— BEGIN Text section —

You can also set the resources for your workspace:

![Resources](https://www.union.ai/docs/v1/union/_static/images/user-guide/core-concepts/workspaces/setting-resources.png)

These resources must be compatible with the resources available on your
Union cluster. Find the details of your cluster in the top-level dashboard:

![Cluster Compute Resources](https://www.union.ai/docs/v1/union/_static/images/user-guide/core-concepts/workspaces/byoc-compute-resources.png)

You can choose [the GPU accelerator](./tasks/task-hardware-environment/accelerators) that corresponds to your available instance types. In the screen shot above, the accelerator
value is `nvidia-tesla-v100`.

### Specifying custom `on_startup` commands

If you need to run any commands like install additional dependencies or `wget`
a file from the web, specify custom `on_startup` commands:

![On Startup](https://www.union.ai/docs/v1/union/_static/images/user-guide/core-concepts/workspaces/customize-onstartup.png)

### Specifying custom container images

By default, the workspace will use a Union.ai-provided container image which contains
the following Python libraries:

- `union`
- `flytekit`
- `uv`
- `ipykernel`
- `pandas`
- `pyarrow`
- `scikit-learn`
- `matplotlib`

#### Specifying a custom container image in the UI

You can specify a pre-built custom container image by clicking on the **Container**
tab in the sidebar and provide the image name in the workspace creation form.

— END Text section —

### Exercise tasks
A – Answer these from the workspace setup text:
(i) What accelerator value is shown in the screen shot of the cluster's resources?
(ii) Which two kinds of commands does the text give as examples for custom `on_startup` commands?
(iii) Where do you click to specify a pre-built custom container image?
B – Reproduce the part of the workspace setup text starting with "#### Specifying a" and going on through "workspace creation form.".

— BEGIN Stored records —

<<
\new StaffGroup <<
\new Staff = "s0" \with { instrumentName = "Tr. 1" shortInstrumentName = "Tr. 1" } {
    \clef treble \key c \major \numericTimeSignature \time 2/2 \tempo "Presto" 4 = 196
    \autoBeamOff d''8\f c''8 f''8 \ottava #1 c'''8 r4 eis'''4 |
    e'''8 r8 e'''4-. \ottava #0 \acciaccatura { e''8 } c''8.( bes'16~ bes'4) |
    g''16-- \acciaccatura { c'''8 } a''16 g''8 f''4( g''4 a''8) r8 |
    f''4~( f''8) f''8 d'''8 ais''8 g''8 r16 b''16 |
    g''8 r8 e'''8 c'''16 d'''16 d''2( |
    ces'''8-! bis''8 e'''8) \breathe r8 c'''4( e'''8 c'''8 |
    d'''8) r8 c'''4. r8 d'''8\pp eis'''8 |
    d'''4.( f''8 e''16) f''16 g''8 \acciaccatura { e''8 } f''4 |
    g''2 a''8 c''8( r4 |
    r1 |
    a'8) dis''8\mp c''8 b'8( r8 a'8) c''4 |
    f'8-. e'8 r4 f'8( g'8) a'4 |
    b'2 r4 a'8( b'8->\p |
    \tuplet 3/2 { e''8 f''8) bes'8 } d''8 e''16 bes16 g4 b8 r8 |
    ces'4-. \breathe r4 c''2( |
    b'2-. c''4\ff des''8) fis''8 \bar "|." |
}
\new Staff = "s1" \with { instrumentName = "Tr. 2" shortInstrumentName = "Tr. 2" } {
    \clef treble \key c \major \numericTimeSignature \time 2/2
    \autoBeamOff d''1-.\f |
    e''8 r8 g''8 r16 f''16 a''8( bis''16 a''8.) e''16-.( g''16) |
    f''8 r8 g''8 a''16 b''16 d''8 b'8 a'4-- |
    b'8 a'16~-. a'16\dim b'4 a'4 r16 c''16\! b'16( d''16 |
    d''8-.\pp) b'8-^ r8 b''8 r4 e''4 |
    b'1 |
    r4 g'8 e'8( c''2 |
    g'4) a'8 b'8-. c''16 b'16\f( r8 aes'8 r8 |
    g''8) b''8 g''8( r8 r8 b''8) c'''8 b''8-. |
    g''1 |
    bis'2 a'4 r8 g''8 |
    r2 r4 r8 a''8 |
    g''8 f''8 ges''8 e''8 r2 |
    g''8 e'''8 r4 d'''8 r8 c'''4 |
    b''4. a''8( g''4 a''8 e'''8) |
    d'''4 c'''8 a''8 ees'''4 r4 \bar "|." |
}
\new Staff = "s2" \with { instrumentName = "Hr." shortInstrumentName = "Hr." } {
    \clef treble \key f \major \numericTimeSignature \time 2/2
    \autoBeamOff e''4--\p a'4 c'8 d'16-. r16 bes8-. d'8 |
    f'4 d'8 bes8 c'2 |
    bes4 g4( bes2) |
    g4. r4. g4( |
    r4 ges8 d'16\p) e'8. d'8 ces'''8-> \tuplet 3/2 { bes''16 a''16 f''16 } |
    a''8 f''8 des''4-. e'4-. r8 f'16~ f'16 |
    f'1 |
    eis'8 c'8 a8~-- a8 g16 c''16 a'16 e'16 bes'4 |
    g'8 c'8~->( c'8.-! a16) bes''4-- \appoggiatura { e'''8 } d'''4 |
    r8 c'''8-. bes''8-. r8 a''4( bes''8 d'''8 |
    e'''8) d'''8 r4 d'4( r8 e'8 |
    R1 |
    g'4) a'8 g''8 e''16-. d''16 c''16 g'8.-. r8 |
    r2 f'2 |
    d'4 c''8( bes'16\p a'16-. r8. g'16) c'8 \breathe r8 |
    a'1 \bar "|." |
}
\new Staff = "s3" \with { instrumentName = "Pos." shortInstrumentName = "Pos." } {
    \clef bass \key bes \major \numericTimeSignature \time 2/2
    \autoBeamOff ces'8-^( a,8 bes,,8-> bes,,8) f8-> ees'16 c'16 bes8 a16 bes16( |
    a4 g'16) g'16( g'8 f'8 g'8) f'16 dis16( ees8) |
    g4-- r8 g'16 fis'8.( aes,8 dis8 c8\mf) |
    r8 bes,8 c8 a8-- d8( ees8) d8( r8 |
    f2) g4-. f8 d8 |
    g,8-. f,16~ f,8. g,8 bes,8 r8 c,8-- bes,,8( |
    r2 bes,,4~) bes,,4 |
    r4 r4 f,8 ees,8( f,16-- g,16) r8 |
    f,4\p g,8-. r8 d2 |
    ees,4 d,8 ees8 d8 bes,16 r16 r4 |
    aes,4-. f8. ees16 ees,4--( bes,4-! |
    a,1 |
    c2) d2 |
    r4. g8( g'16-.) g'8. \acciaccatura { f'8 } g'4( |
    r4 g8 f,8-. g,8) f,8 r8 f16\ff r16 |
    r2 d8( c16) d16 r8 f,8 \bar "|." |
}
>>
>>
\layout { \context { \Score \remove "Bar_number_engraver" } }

— END Stored records —

### Results of the tasks
A –
(i) `nvidia-tesla-v100`
(ii) Installing additional dependencies and using `wget` to fetch a file from the web.
(iii) The **Container** tab in the sidebar.

B –
#### Specifying a custom container image in the UI

You can specify a pre-built custom container image by clicking on the **Container**
tab in the sidebar and provide the image name in the workspace creation form.